■ **PROBLEM 1**
In the motherland tour piece, at which place did the writer step off the plane?

■ **EXCERPT**
Korean adoptee returns to motherland
Visiting a Buddhist temple in Daegu with my birth family

A motherland tour is emotional and thought provoking for any adoptee. I think what helped me was our mindset leading up to the trip…with 0 expectations. We booked the nicest hotels we could find in each city we planned to visit. I made a list of things we wanted to do and places we wanted to see. This was supposed to be a luxury vacation before we embarked on parenthood. It turned out to be so much more than that…

After deciding to go back I initiated a birth family search. Mostly, it was a formality. I never had an intense need to know more about my origins but I also didn’t want regret. I filled out the necessary documents and officially submitted my intent to search.

We finalized our itinerary for the trip. We had so much fun stuff planned! I checked in with the adoption agency often in the months leading up to the trip. I would find myself anxious and hopeful whenever I got a reply from the agency seemingly caring more than I would have admitted at the time.

Almost exactly two months from submitting my intent to search I woke up one morning to the email that would change my life as I knew it.

Present day

Six years later in the year 2020 I am ready to share my story. I encourage all international adoptees to consider returning to their birth place at some point, with or without a birth family search.

Realizations from my motherland tour:

  • Stepping off the plane at Incheon I had an immediate sense of peace being surrounded by people who looked like me. I was one in the crowd for the first time in my life. Nobody knew my story or questioned why i was there. In S. Korea I was never the only person of color in any given room or environment. I would often have reality checks with myself which were almost out of body experiences as I couldn’t believe I was back surrounded by my original culture and language.
  • Going back meant so much more to me than I could have known before the trip. Or maybe meant so much more than I could have admitted to myself. It was seeing and experiencing a culture and language that I will never be a part of but there were moments throughout the trip where I felt a sense of belonging. A feeling not often felt in the States as tolerance is not the same as belonging.
  • Being there made me sad. A different kind of sad being Korean than I had experienced growing up. Until then I had only experienced racial negativity being Asian in a white world but this sadness was a sense of loss. Now knowing what it felt like being in Korea I knew once and for all that I would never truly fit in there either. You can look the part in passing but with any interaction with shopkeepers, waiters, etc. they knew I was American in an instant. I guess through all of the adversity growing up in America maybe I had in the back of my mind that I could always go back to Korea and feel normal. This trip was confirmation that was not the case.

■ **Excerpt from a dataset**

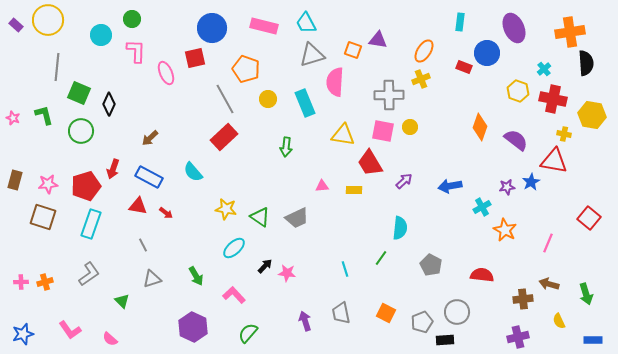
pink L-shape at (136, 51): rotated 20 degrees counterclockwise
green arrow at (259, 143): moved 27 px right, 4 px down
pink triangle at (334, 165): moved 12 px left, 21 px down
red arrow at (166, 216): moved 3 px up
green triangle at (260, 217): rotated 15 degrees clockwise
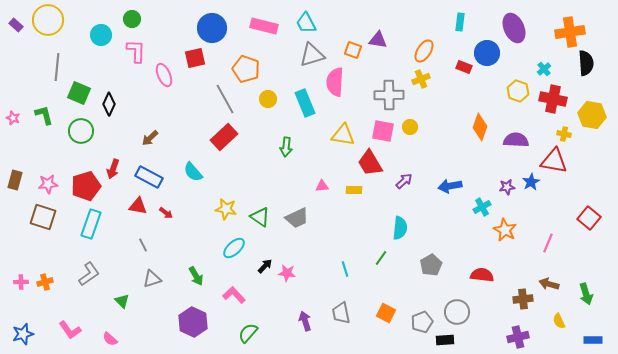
pink ellipse at (166, 73): moved 2 px left, 2 px down
purple semicircle at (516, 140): rotated 35 degrees counterclockwise
gray pentagon at (431, 265): rotated 15 degrees clockwise
purple hexagon at (193, 327): moved 5 px up
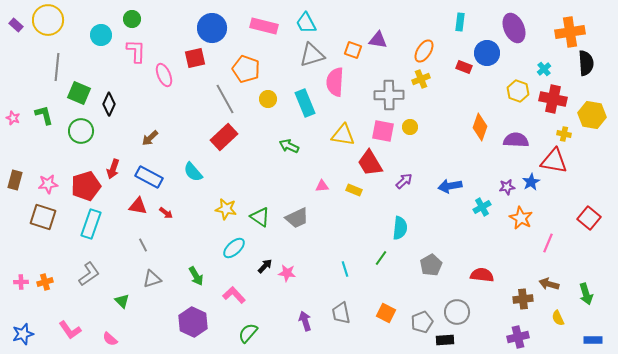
green arrow at (286, 147): moved 3 px right, 1 px up; rotated 108 degrees clockwise
yellow rectangle at (354, 190): rotated 21 degrees clockwise
orange star at (505, 230): moved 16 px right, 12 px up
yellow semicircle at (559, 321): moved 1 px left, 3 px up
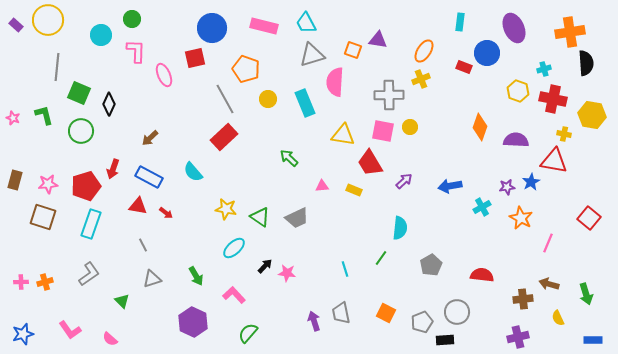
cyan cross at (544, 69): rotated 24 degrees clockwise
green arrow at (289, 146): moved 12 px down; rotated 18 degrees clockwise
purple arrow at (305, 321): moved 9 px right
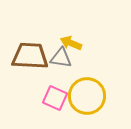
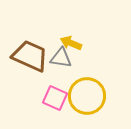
brown trapezoid: rotated 21 degrees clockwise
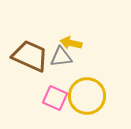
yellow arrow: rotated 10 degrees counterclockwise
gray triangle: moved 1 px up; rotated 15 degrees counterclockwise
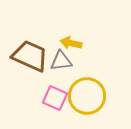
gray triangle: moved 4 px down
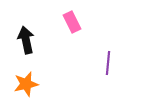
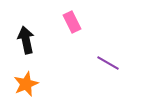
purple line: rotated 65 degrees counterclockwise
orange star: rotated 10 degrees counterclockwise
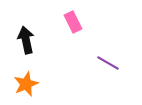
pink rectangle: moved 1 px right
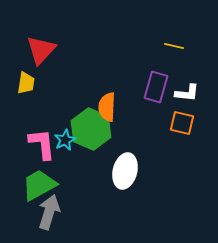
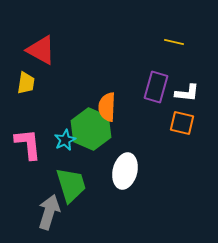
yellow line: moved 4 px up
red triangle: rotated 44 degrees counterclockwise
pink L-shape: moved 14 px left
green trapezoid: moved 32 px right; rotated 102 degrees clockwise
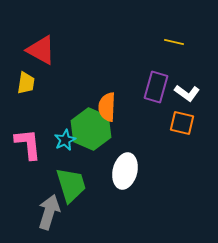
white L-shape: rotated 30 degrees clockwise
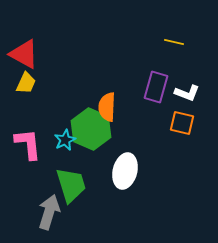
red triangle: moved 17 px left, 4 px down
yellow trapezoid: rotated 15 degrees clockwise
white L-shape: rotated 15 degrees counterclockwise
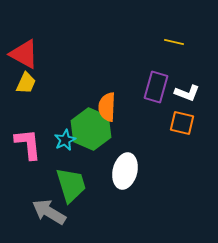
gray arrow: rotated 76 degrees counterclockwise
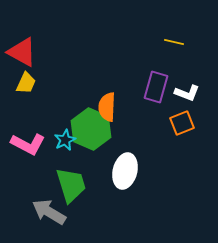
red triangle: moved 2 px left, 2 px up
orange square: rotated 35 degrees counterclockwise
pink L-shape: rotated 124 degrees clockwise
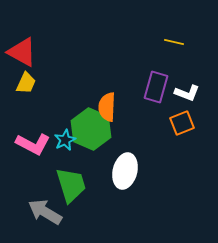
pink L-shape: moved 5 px right
gray arrow: moved 4 px left
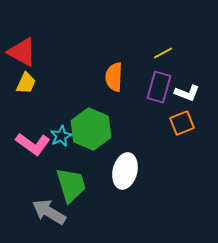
yellow line: moved 11 px left, 11 px down; rotated 42 degrees counterclockwise
purple rectangle: moved 3 px right
orange semicircle: moved 7 px right, 30 px up
cyan star: moved 4 px left, 4 px up
pink L-shape: rotated 8 degrees clockwise
gray arrow: moved 4 px right
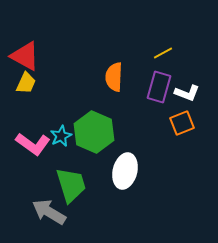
red triangle: moved 3 px right, 4 px down
green hexagon: moved 3 px right, 3 px down
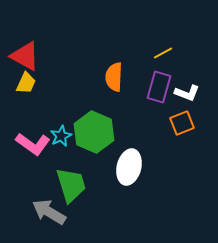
white ellipse: moved 4 px right, 4 px up
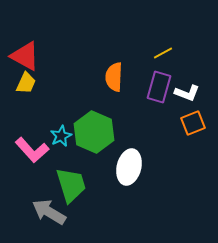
orange square: moved 11 px right
pink L-shape: moved 1 px left, 6 px down; rotated 12 degrees clockwise
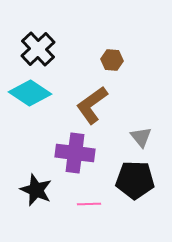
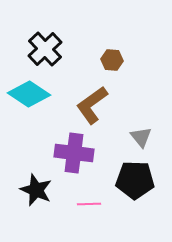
black cross: moved 7 px right
cyan diamond: moved 1 px left, 1 px down
purple cross: moved 1 px left
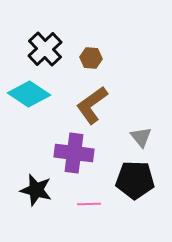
brown hexagon: moved 21 px left, 2 px up
black star: rotated 8 degrees counterclockwise
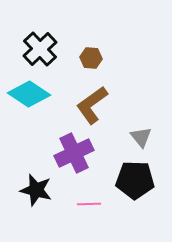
black cross: moved 5 px left
purple cross: rotated 33 degrees counterclockwise
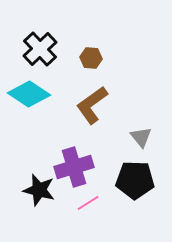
purple cross: moved 14 px down; rotated 9 degrees clockwise
black star: moved 3 px right
pink line: moved 1 px left, 1 px up; rotated 30 degrees counterclockwise
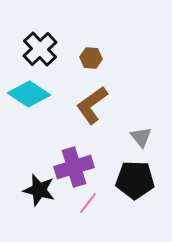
pink line: rotated 20 degrees counterclockwise
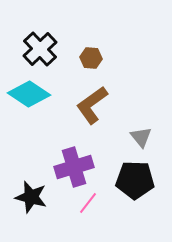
black star: moved 8 px left, 7 px down
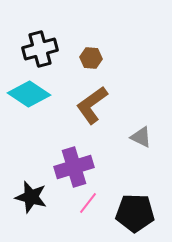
black cross: rotated 28 degrees clockwise
gray triangle: rotated 25 degrees counterclockwise
black pentagon: moved 33 px down
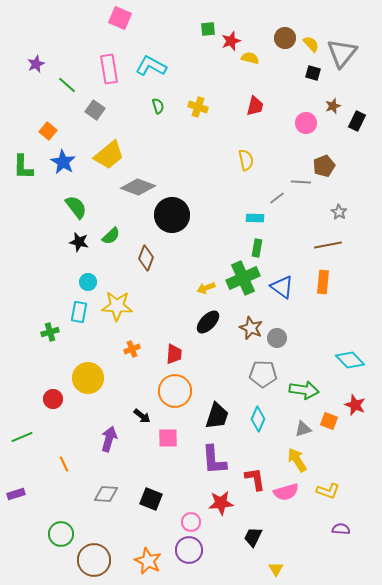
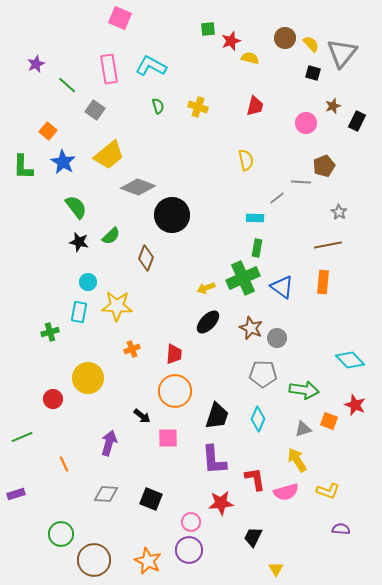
purple arrow at (109, 439): moved 4 px down
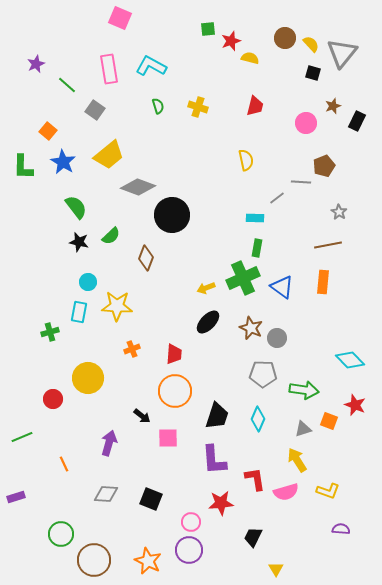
purple rectangle at (16, 494): moved 3 px down
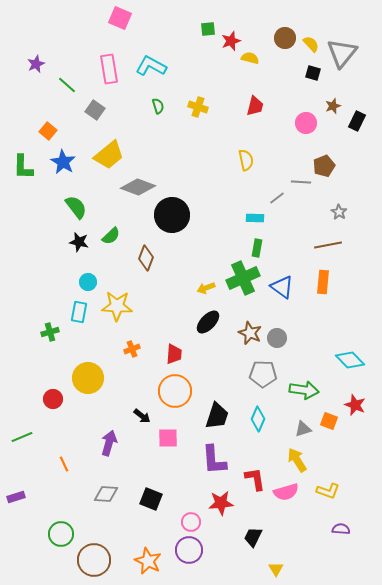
brown star at (251, 328): moved 1 px left, 5 px down
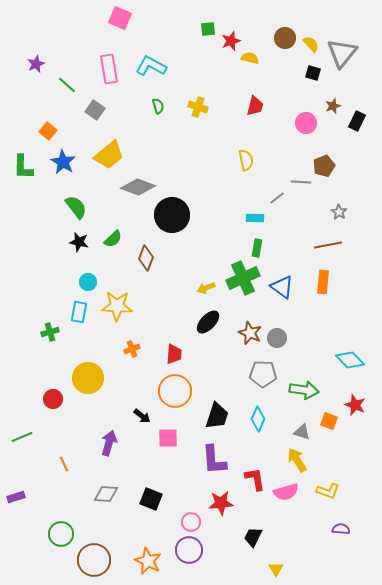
green semicircle at (111, 236): moved 2 px right, 3 px down
gray triangle at (303, 429): moved 1 px left, 3 px down; rotated 36 degrees clockwise
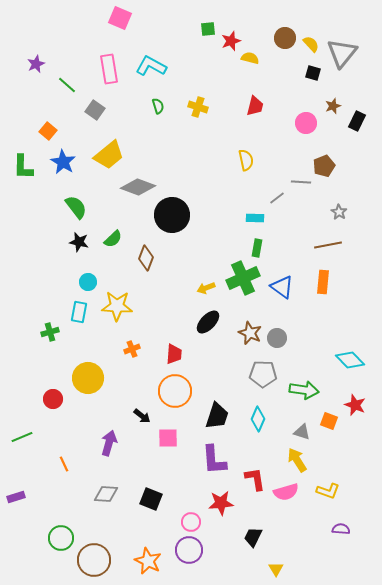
green circle at (61, 534): moved 4 px down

■ **PROBLEM 2**
In the rows, substitute "blue cross" for "black cross" from the line with "white ellipse: moved 4 px right, 4 px up" to the line with "purple arrow at (109, 439): moved 4 px down", and give those lines back with the picture lines left out.

■ **FULL ANSWER 1**
Incheon

■ **FULL ANSWER 2**
white ellipse: moved 4 px right, 4 px up
orange square: moved 11 px right
pink L-shape: moved 1 px left, 6 px down; rotated 12 degrees clockwise
blue cross: moved 7 px right
cyan diamond: moved 1 px left, 1 px down
purple cross: moved 1 px left
brown hexagon: moved 21 px left, 2 px up
black star: rotated 8 degrees counterclockwise
blue cross: moved 5 px left
purple cross: rotated 33 degrees counterclockwise
purple cross: moved 14 px down; rotated 9 degrees clockwise
black star: moved 3 px right
pink line: moved 1 px left, 1 px up; rotated 30 degrees counterclockwise
pink line: rotated 20 degrees counterclockwise
black star: moved 8 px left, 7 px down
blue cross: rotated 28 degrees clockwise
gray triangle: rotated 25 degrees counterclockwise
black pentagon: moved 33 px down
purple arrow at (109, 439): moved 4 px down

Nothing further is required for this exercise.